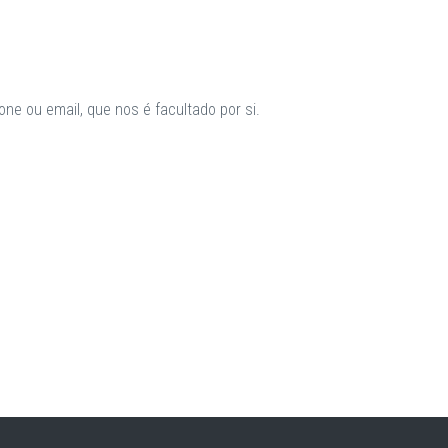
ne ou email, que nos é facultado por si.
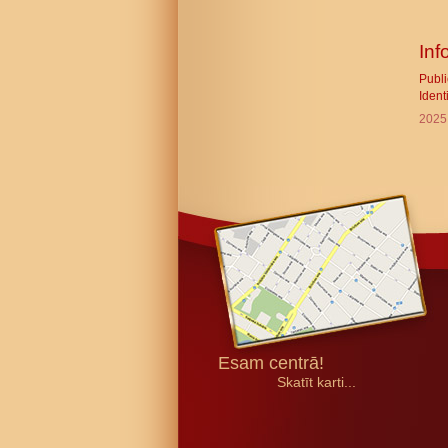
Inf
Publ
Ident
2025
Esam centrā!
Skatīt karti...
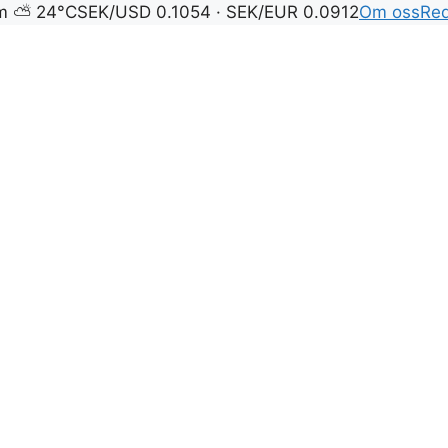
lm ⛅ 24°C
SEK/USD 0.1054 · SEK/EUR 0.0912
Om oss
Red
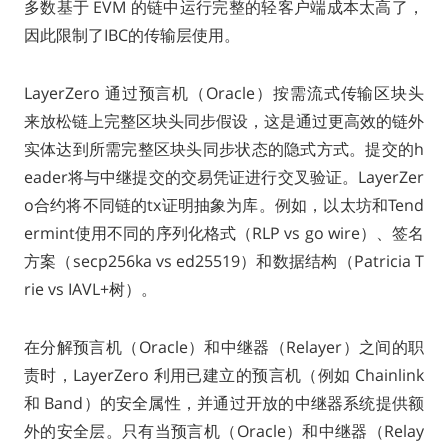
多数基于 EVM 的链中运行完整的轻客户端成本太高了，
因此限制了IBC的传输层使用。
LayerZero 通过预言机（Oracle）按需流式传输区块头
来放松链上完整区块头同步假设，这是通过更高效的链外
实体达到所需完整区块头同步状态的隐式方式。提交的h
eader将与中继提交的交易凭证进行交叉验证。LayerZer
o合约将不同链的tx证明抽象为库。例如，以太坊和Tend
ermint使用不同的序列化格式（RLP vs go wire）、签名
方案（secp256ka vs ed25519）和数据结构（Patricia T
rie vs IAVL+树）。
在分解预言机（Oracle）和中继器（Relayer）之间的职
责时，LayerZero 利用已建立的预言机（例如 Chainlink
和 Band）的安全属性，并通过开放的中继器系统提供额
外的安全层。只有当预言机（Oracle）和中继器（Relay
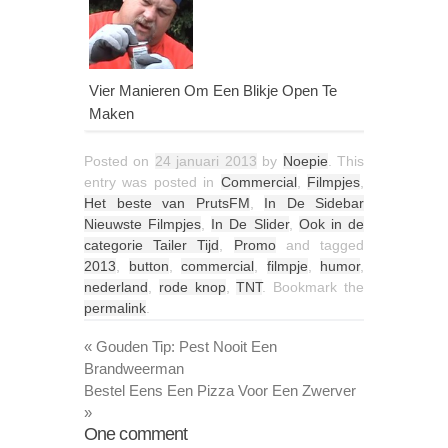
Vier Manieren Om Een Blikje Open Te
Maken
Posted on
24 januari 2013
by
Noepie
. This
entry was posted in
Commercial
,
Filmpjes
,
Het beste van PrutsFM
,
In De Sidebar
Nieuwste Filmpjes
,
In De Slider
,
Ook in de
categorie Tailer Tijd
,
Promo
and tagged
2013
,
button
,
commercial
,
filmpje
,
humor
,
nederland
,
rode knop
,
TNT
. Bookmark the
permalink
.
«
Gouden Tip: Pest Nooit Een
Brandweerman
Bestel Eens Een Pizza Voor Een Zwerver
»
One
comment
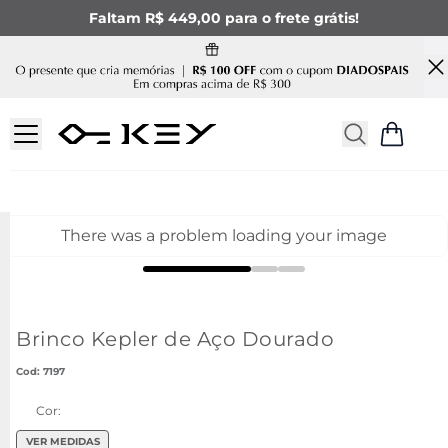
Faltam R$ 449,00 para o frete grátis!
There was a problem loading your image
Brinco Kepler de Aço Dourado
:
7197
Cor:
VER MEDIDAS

──────────

_PROBLEM:_ Using the listing above, gather each line that holds the string "LayerZero" and copy it.

_OUTPUT OF THE EXERCISE:_
LayerZero 通过预言机（Oracle）按需流式传输区块头
责时，LayerZero 利用已建立的预言机（例如 Chainlink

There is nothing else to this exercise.